Approaching a desired but infeasible distribution when constructing a sample

53 Views Asked by At

Suppose you have $N$ balls in $C$ different colors, and a "desired" distribution of those $C$ colors (eg 20% red, 80% blue). Your task is to build a sample (not really a random sample per se) of $S$ balls, with colors distributed "as close as possible" to the desired distribution.

Bear in mind it is likely not possible to draw the desired distribution exactly, since there will be too few balls available of a particular color, and hence some other colors will need to be over-sampled to achieve the desired sample size ... but which should get over sampled and by how much? And what is a constructive process for creating the sample?

I assume the answer would depend on how you measure "as close as possible", but any reasonable definition will suit me, I'm mostly interested in a constructive algorithm for the process.

I understand I basically just need to determine a feasible distribution that is "as close as possible" to my desired (but possibly infeasible) distribution. My best guess is to choose one ball at a time, each time picking an available color that yields a posterior distribution of colors that is least-different from the desired distribution. This is at best inefficient and I'm not 100% sure it gives me an optimal solution anyway.

Sorry if this is a common statistical exercise, I did try to find this problem in the literature but knew not the proper vocabulary to facilitate my search.

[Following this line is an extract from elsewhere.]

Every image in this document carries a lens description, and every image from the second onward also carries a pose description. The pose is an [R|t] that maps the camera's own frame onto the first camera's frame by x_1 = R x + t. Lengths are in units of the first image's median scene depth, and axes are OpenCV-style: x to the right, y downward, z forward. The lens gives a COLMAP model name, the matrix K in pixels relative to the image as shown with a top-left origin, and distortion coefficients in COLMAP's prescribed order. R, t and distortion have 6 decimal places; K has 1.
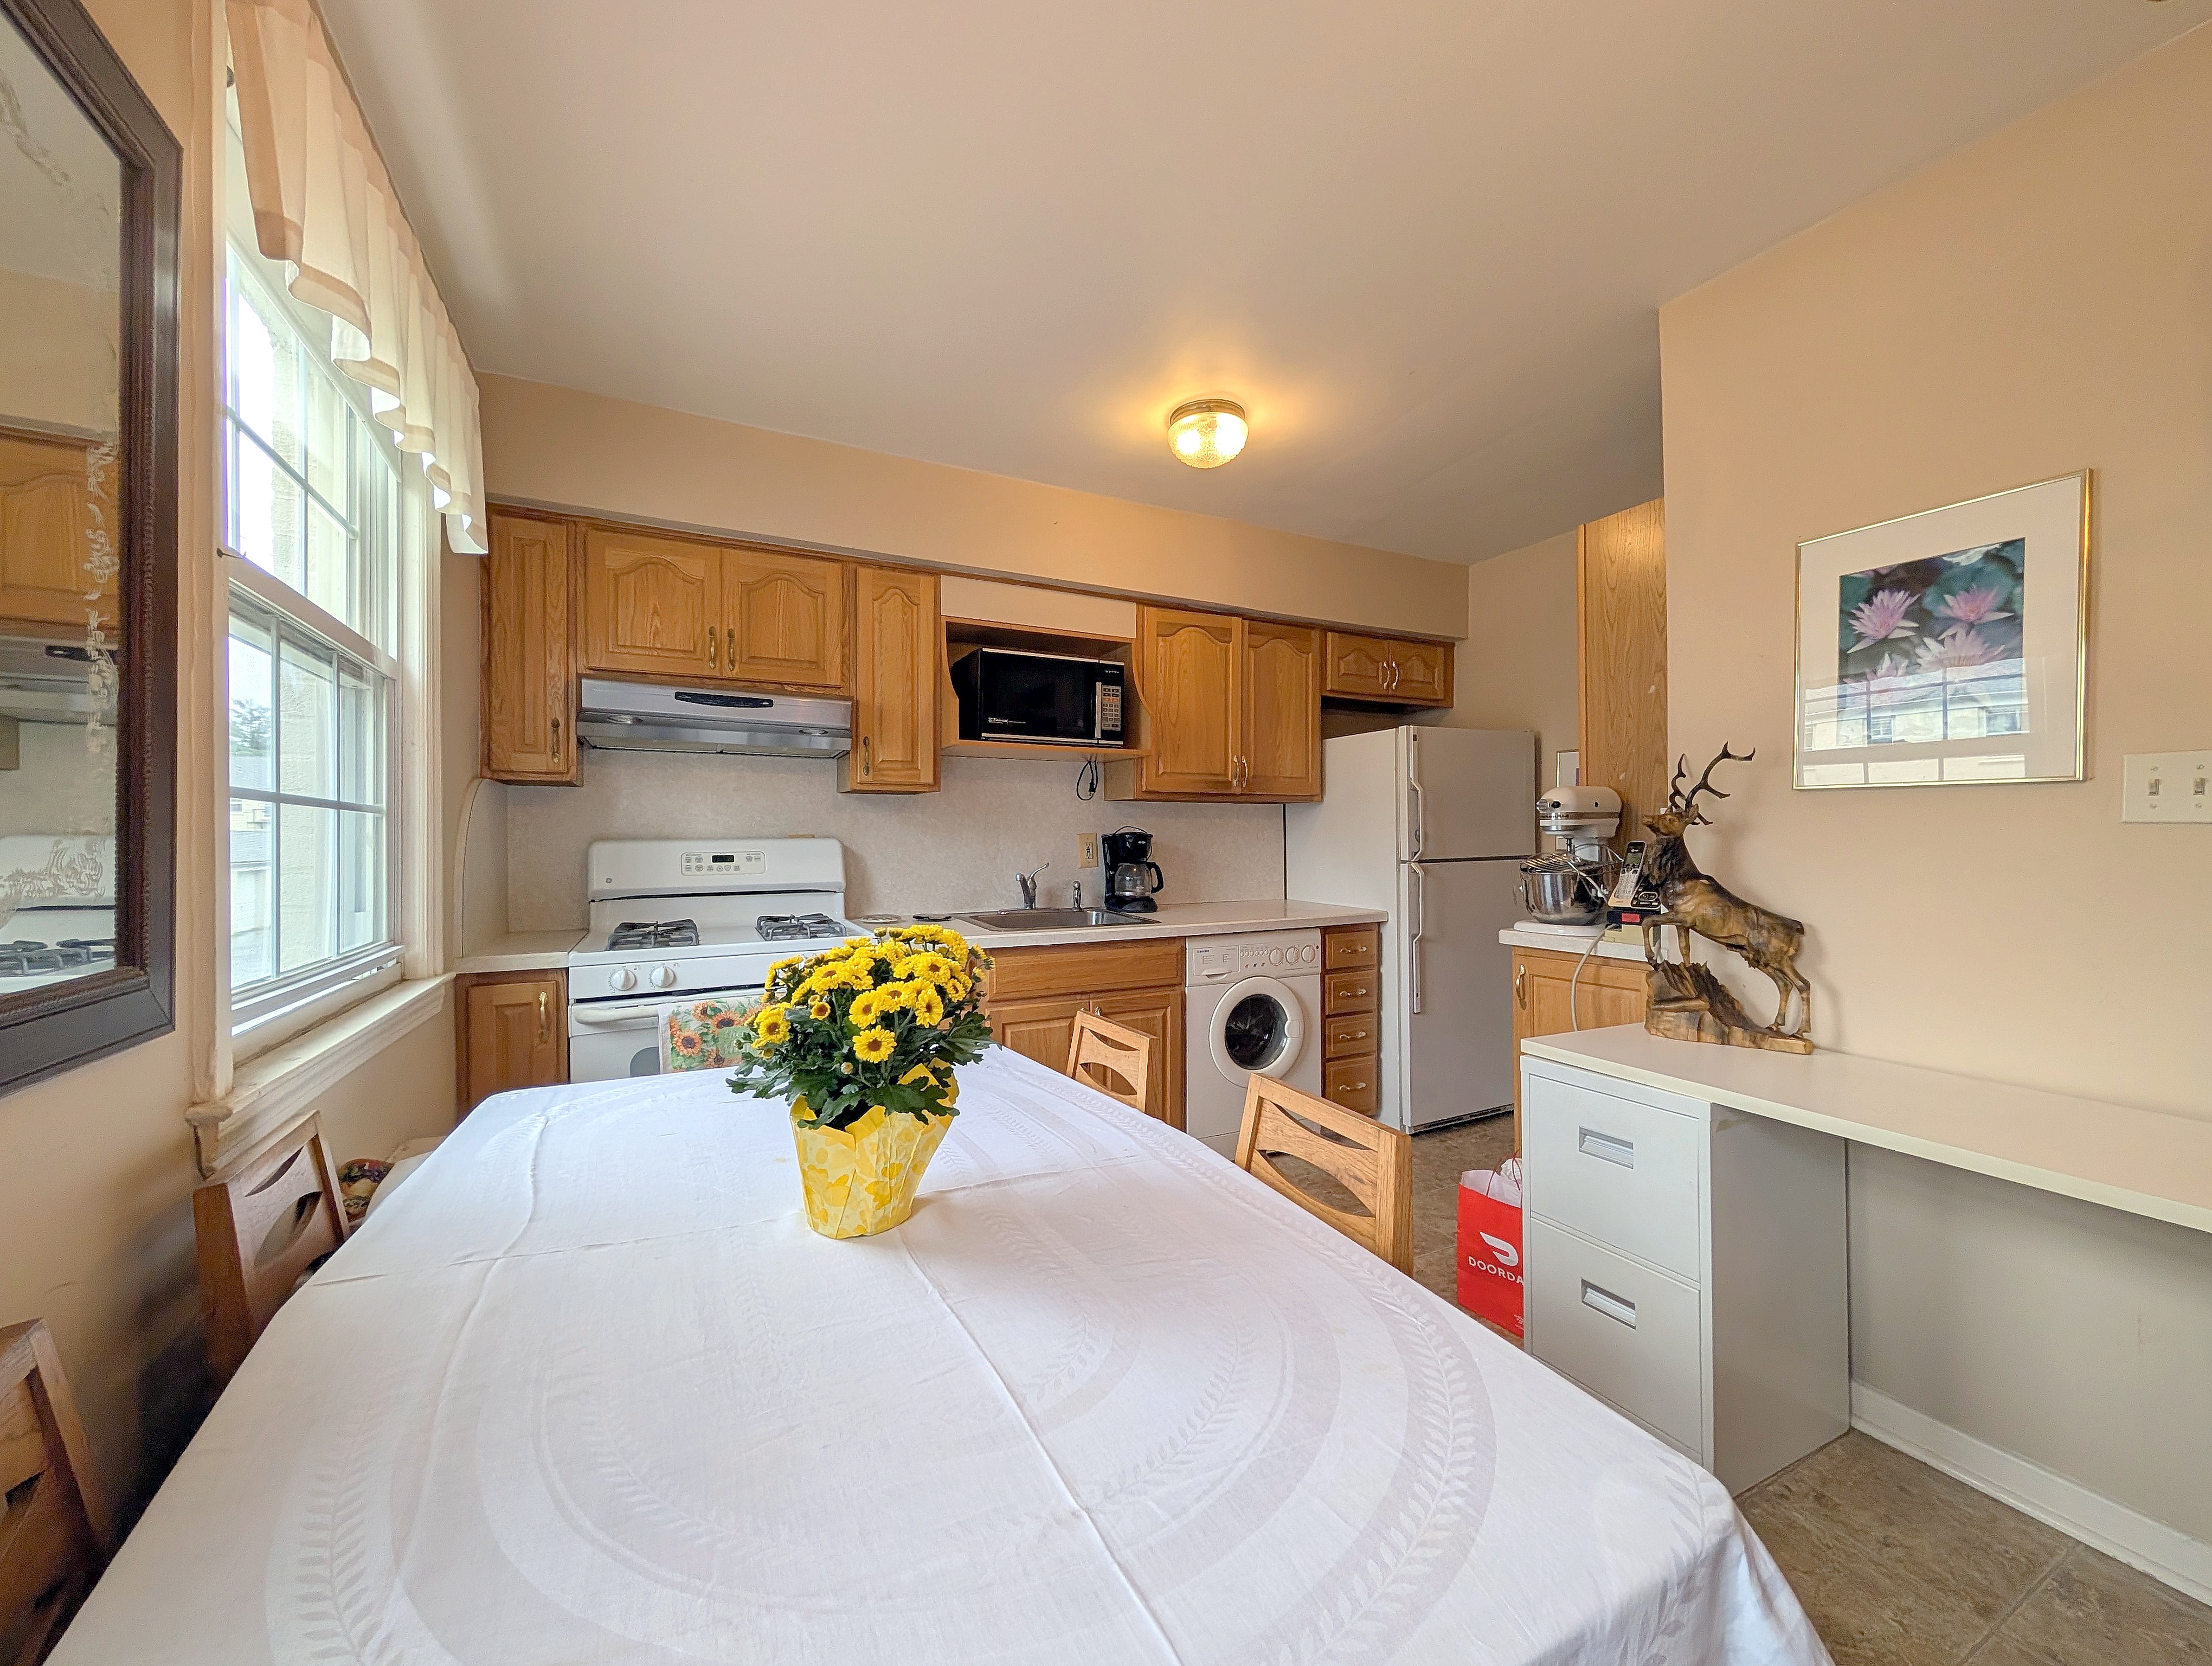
lens RADIAL K [[861.8, 0, 1106.0], [0, 861.8, 833.0], [0, 0, 1]] dist [0.001046, 0.000148]
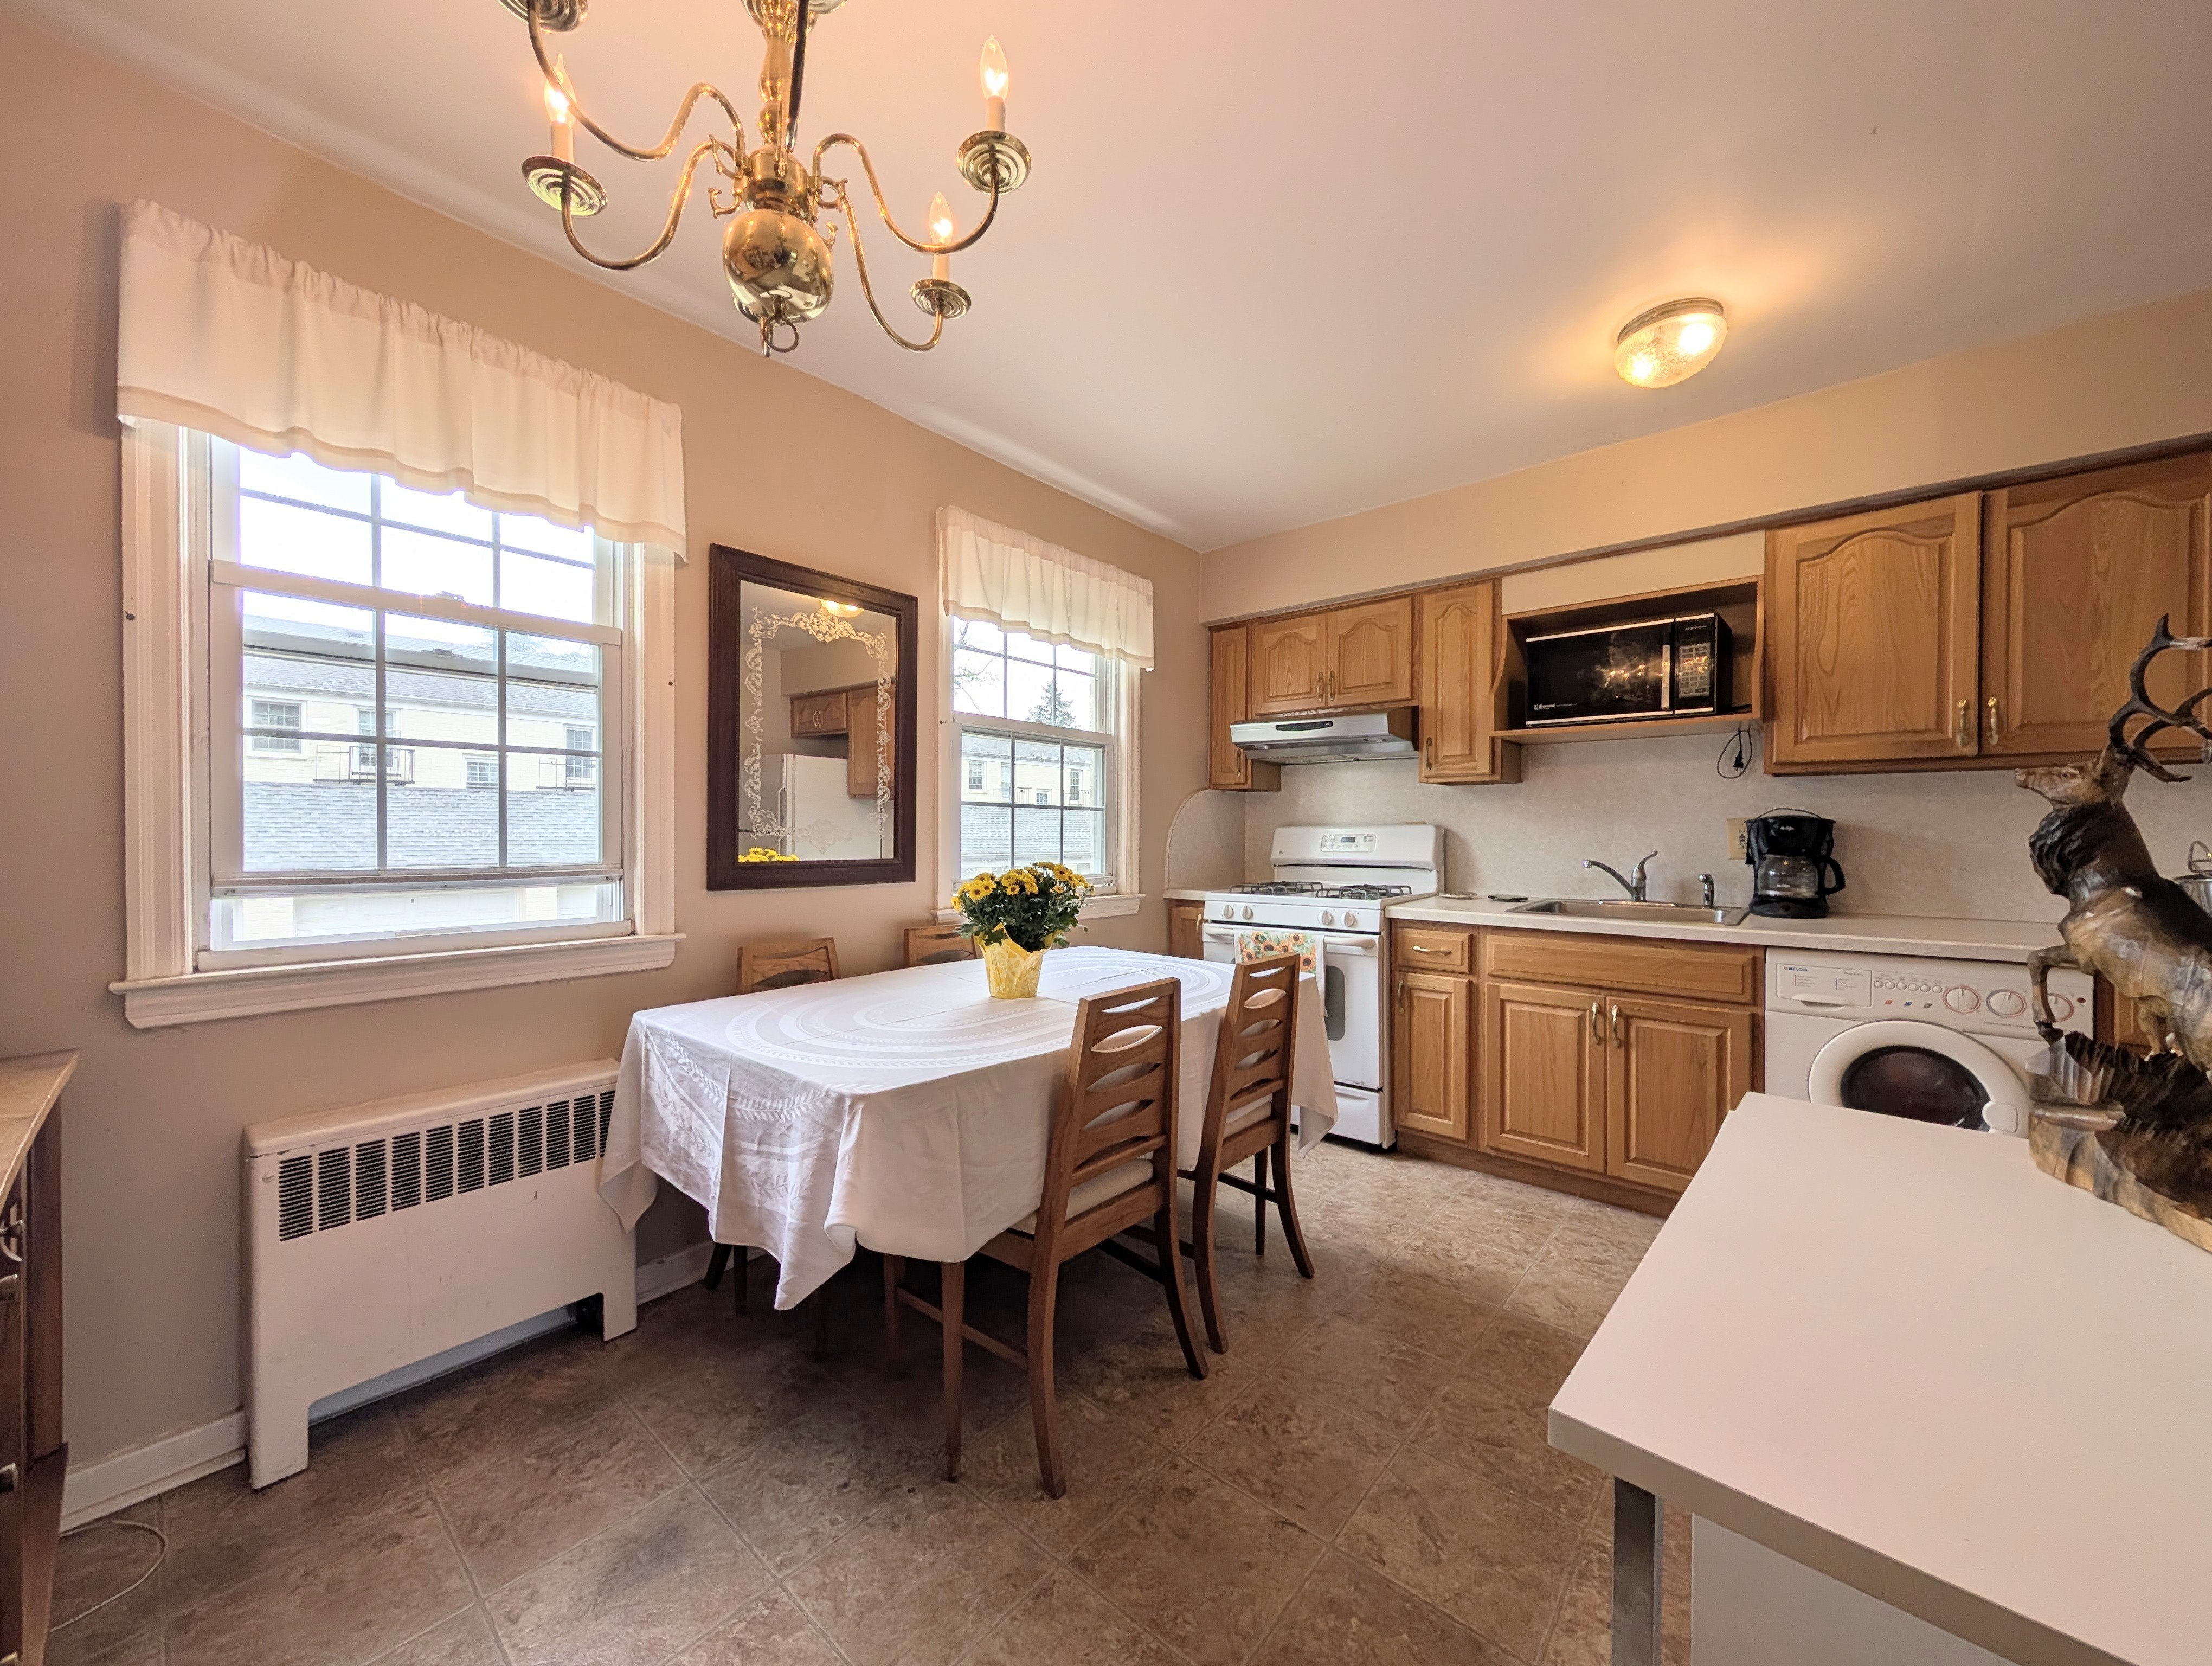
lens RADIAL K [[821.6, 0, 1092.2], [0, 821.6, 839.4], [0, 0, 1]] dist [-0.000109, 0.000031]
pose [[0.367861, 0.011482, -0.929810, 0.567491], [0.002287, 0.999910, 0.013253, 0.010752], [0.929878, -0.007002, 0.367802, 0.148145]]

I should mention that I consider this sampling, because I am asked to generate this sample for a tax audit, where "balls" are invoices, and "colors" are invoice types. The sample should be random, but end up with the specified percentage of each type where possible, and "as close as possible" where not possible.

1

There are 1 best solutions below

2
On BEST ANSWER

You can adapt the Sainte-Laguë proportional representation method to your problem.

Suppose you start with $n_i$ balls of colour $i$ so $\sum_i n_i=N$ and your target proportions are $p_i$ with $\sum_i p_i=1$.

For each $i$, calculate the quotients $\dfrac{p_i}{1}, \dfrac{p_i}{3}, \dfrac{p_i}{5}, \ldots ,\dfrac{p_i}{\min(2n_i-1,2S-1)}$.

Take the $S$ largest quotients from all those you have calculated (if there is equality at the end, then make an arbitrary choice such as those with the larger $p_i$) and count how many quotients came from each $i$, calling this count $s_i$, so $\sum_i s_i=S$. This $s_i$ gives your sample size for each $i$.

It has the property of minimising a kind of chi-square statistic: $\sum_i\dfrac{\left(p_i-\frac{s_i}{S}\right)^2}{p_i}$ within the constraints of the question.